(EXERCISE REQUIREMENTS) Find the line containing "index dip: (105, 182)" in the data below and repeat it, along with all later lines, exactly through the last one.
** RECORDS FOR PROCESSING follows **
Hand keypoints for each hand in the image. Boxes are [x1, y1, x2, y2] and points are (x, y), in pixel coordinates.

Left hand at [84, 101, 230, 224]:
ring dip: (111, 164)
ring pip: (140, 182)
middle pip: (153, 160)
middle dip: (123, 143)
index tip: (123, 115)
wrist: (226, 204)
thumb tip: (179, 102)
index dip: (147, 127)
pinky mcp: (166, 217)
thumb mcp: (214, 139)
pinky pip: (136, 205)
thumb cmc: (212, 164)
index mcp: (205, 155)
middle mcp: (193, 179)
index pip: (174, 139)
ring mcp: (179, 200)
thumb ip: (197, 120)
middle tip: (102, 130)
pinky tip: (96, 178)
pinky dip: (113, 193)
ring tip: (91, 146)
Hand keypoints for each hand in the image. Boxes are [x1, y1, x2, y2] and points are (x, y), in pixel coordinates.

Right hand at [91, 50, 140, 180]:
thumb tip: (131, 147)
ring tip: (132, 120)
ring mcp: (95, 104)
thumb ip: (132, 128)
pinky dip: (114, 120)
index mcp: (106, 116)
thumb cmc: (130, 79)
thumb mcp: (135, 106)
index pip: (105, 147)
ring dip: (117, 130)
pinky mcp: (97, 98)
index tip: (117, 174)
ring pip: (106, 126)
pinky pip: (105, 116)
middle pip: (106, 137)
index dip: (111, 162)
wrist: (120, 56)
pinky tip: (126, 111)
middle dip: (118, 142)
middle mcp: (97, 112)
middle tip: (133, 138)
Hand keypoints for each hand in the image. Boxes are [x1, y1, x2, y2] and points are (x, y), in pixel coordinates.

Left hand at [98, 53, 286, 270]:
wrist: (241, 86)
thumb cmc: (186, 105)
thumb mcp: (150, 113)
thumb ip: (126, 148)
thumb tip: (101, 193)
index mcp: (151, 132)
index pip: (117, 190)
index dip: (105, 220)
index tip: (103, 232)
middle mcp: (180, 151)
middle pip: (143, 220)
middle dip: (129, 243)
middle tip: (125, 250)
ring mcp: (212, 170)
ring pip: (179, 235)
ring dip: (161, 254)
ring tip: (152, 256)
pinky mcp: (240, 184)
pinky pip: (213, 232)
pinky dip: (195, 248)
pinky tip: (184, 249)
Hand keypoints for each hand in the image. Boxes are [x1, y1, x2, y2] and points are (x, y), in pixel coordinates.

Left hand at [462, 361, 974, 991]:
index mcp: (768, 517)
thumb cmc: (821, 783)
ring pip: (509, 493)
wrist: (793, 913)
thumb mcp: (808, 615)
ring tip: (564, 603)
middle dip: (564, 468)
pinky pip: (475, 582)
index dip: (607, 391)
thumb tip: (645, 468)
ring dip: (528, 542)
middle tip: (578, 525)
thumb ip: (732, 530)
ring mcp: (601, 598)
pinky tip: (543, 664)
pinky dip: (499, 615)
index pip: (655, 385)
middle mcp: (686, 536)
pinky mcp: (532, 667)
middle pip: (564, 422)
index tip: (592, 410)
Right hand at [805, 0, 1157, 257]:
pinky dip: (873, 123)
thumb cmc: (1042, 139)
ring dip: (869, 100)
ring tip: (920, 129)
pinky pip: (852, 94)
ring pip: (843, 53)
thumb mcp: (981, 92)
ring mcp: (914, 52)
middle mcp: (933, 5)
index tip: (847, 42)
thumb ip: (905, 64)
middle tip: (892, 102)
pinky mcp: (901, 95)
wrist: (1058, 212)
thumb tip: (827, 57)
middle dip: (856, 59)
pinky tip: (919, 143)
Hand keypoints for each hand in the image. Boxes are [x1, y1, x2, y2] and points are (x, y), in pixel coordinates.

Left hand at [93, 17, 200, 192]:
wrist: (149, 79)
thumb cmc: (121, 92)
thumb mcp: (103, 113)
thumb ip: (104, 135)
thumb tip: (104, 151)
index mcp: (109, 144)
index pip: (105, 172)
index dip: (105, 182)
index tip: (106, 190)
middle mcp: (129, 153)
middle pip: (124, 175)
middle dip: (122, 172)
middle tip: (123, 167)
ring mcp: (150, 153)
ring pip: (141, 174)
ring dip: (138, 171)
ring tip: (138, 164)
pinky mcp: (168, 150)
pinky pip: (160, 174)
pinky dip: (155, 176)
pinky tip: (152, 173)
** End of RECORDS FOR PROCESSING **
(FINISHED TASK)
index dip: (105, 182)
index tip: (106, 190)
middle mcp: (129, 153)
middle pip: (124, 175)
middle dip: (122, 172)
middle tip: (123, 167)
ring mcp: (150, 153)
ring pip: (141, 174)
ring dip: (138, 171)
ring tip: (138, 164)
pinky mcp: (168, 150)
pinky pip: (160, 174)
pinky dip: (155, 176)
pinky tip: (152, 173)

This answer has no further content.